[Saved data entries]
---

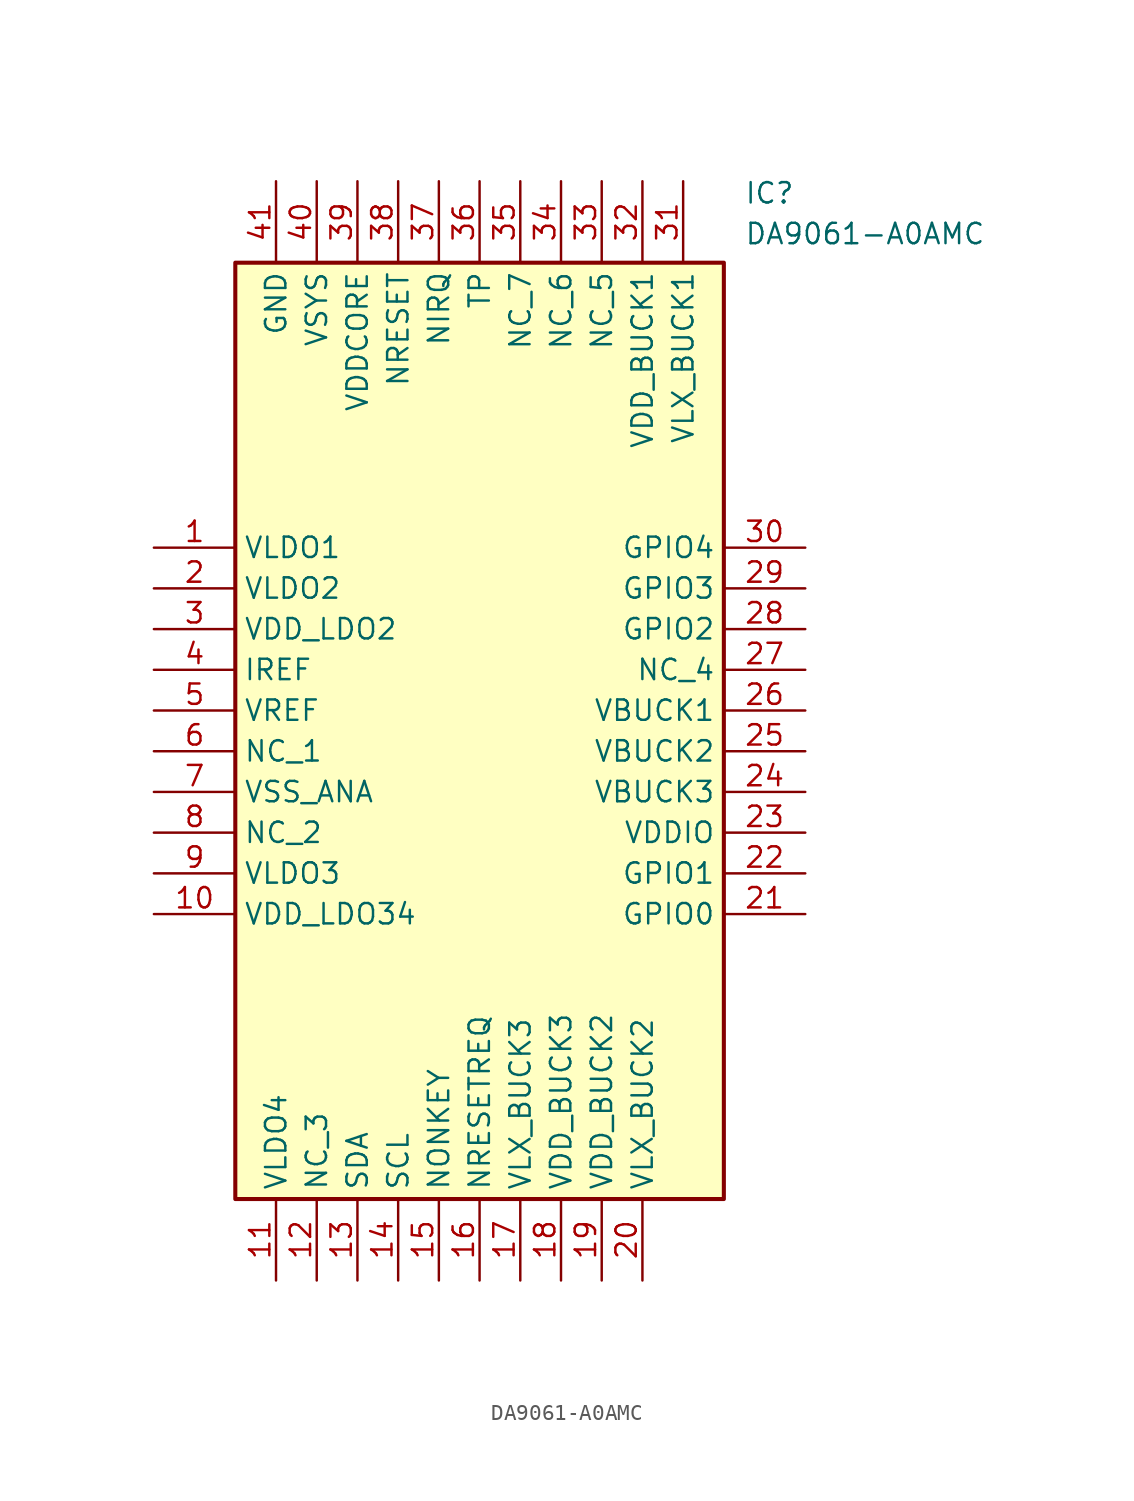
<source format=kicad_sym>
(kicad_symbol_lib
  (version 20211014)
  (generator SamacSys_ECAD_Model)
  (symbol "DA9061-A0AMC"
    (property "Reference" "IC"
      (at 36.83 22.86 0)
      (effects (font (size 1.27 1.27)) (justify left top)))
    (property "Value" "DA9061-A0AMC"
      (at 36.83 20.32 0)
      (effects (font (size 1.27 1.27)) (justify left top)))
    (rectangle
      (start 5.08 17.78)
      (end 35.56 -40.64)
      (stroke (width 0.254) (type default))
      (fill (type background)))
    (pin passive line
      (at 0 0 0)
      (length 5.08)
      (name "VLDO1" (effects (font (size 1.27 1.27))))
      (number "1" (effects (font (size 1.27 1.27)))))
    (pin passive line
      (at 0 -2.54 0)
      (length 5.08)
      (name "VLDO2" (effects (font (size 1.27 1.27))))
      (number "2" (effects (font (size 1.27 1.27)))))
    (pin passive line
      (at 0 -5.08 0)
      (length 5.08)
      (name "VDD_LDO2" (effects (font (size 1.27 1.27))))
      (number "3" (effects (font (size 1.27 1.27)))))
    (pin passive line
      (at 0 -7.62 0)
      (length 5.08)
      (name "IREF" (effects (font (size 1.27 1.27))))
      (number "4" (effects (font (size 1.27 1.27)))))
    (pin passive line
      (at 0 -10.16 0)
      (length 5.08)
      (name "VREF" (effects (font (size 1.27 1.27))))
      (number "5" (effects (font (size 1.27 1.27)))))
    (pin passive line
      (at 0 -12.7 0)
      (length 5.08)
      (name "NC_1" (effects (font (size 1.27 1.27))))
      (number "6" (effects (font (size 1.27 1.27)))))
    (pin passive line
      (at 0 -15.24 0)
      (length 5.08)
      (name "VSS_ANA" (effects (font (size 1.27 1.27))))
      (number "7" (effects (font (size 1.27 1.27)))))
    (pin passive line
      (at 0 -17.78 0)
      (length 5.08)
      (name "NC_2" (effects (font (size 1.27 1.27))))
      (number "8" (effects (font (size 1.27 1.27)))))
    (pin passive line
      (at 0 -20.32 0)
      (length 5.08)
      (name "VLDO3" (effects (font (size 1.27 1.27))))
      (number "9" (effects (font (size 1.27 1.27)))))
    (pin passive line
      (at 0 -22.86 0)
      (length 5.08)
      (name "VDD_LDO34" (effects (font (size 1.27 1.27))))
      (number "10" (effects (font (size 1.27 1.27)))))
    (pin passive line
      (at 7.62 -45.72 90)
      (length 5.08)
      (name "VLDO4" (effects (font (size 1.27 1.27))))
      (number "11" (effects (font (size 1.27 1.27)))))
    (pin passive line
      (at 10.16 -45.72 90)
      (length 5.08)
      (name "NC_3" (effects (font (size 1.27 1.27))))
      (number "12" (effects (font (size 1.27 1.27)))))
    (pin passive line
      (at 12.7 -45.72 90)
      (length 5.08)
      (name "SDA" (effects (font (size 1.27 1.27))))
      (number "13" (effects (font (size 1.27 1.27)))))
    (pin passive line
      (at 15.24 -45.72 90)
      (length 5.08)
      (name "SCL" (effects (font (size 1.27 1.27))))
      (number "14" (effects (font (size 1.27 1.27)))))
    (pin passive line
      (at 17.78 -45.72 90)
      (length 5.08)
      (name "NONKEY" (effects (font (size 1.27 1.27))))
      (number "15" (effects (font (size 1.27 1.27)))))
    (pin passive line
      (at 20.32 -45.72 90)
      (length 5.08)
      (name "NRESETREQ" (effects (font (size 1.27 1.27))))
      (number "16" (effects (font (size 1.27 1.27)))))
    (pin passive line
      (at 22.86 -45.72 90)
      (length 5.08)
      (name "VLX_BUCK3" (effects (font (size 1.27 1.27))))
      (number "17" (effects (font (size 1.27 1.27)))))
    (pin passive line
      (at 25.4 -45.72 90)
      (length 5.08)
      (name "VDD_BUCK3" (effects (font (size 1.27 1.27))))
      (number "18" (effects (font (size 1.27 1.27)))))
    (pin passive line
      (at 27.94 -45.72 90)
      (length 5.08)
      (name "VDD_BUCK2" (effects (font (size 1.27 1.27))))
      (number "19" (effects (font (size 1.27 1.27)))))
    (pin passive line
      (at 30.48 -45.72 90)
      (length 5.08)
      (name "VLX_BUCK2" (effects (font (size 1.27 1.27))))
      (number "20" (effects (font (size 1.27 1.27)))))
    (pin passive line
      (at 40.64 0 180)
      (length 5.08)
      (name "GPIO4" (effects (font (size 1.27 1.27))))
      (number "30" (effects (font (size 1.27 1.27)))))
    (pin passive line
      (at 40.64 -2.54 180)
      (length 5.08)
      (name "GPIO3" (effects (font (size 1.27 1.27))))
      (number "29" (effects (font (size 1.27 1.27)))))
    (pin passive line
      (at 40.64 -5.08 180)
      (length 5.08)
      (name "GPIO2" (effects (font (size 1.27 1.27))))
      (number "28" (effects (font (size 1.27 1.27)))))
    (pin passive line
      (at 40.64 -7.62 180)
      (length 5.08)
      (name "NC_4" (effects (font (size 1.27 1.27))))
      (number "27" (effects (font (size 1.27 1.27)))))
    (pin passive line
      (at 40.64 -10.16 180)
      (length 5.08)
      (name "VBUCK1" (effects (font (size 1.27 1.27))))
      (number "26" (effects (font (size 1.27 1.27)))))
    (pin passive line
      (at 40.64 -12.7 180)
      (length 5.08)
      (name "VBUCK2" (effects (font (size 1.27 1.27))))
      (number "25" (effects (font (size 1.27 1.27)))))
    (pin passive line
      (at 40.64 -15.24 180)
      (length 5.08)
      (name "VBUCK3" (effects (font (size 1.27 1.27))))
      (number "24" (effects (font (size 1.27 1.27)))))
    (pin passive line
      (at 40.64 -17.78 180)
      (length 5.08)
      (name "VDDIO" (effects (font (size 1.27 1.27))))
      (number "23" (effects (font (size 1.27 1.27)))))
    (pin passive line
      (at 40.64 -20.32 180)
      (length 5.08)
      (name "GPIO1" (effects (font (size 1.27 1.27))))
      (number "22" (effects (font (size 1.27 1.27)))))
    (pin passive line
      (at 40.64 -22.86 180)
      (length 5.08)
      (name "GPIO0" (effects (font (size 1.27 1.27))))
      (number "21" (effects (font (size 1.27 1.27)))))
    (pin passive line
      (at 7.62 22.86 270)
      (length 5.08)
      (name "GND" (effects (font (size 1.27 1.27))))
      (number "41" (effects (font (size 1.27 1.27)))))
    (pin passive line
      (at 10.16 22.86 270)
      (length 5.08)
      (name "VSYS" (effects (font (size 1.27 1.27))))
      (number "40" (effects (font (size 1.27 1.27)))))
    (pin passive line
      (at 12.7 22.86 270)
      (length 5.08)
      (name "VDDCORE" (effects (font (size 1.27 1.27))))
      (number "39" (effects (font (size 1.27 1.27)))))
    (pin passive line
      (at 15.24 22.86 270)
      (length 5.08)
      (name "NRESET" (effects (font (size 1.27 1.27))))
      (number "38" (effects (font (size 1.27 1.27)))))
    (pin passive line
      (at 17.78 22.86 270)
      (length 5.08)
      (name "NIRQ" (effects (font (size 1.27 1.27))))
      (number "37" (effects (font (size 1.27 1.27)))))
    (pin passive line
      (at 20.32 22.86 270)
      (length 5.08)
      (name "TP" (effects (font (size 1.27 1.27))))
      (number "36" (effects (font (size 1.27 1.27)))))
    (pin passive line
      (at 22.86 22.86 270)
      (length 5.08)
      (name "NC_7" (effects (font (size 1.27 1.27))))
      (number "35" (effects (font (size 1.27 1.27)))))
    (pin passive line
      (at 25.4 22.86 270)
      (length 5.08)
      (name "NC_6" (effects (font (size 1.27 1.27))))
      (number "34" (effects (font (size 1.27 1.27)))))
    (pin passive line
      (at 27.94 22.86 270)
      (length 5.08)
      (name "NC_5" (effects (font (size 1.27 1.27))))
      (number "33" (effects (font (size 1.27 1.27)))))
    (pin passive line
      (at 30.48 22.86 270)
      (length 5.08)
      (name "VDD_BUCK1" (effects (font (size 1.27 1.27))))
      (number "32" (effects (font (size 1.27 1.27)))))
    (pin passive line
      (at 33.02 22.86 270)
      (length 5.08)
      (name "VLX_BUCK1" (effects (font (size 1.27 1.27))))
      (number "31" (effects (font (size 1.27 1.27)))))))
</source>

---

## What you are asked to do
Retype exactly the lines of the data above that fall between the line with "(at 12.7 -45.72 90)" and the line with "(at 30.48 -45.72 90)", inclusive, and add nothing.

## Task response
      (at 12.7 -45.72 90)
      (length 5.08)
      (name "SDA" (effects (font (size 1.27 1.27))))
      (number "13" (effects (font (size 1.27 1.27)))))
    (pin passive line
      (at 15.24 -45.72 90)
      (length 5.08)
      (name "SCL" (effects (font (size 1.27 1.27))))
      (number "14" (effects (font (size 1.27 1.27)))))
    (pin passive line
      (at 17.78 -45.72 90)
      (length 5.08)
      (name "NONKEY" (effects (font (size 1.27 1.27))))
      (number "15" (effects (font (size 1.27 1.27)))))
    (pin passive line
      (at 20.32 -45.72 90)
      (length 5.08)
      (name "NRESETREQ" (effects (font (size 1.27 1.27))))
      (number "16" (effects (font (size 1.27 1.27)))))
    (pin passive line
      (at 22.86 -45.72 90)
      (length 5.08)
      (name "VLX_BUCK3" (effects (font (size 1.27 1.27))))
      (number "17" (effects (font (size 1.27 1.27)))))
    (pin passive line
      (at 25.4 -45.72 90)
      (length 5.08)
      (name "VDD_BUCK3" (effects (font (size 1.27 1.27))))
      (number "18" (effects (font (size 1.27 1.27)))))
    (pin passive line
      (at 27.94 -45.72 90)
      (length 5.08)
      (name "VDD_BUCK2" (effects (font (size 1.27 1.27))))
      (number "19" (effects (font (size 1.27 1.27)))))
    (pin passive line
      (at 30.48 -45.72 90)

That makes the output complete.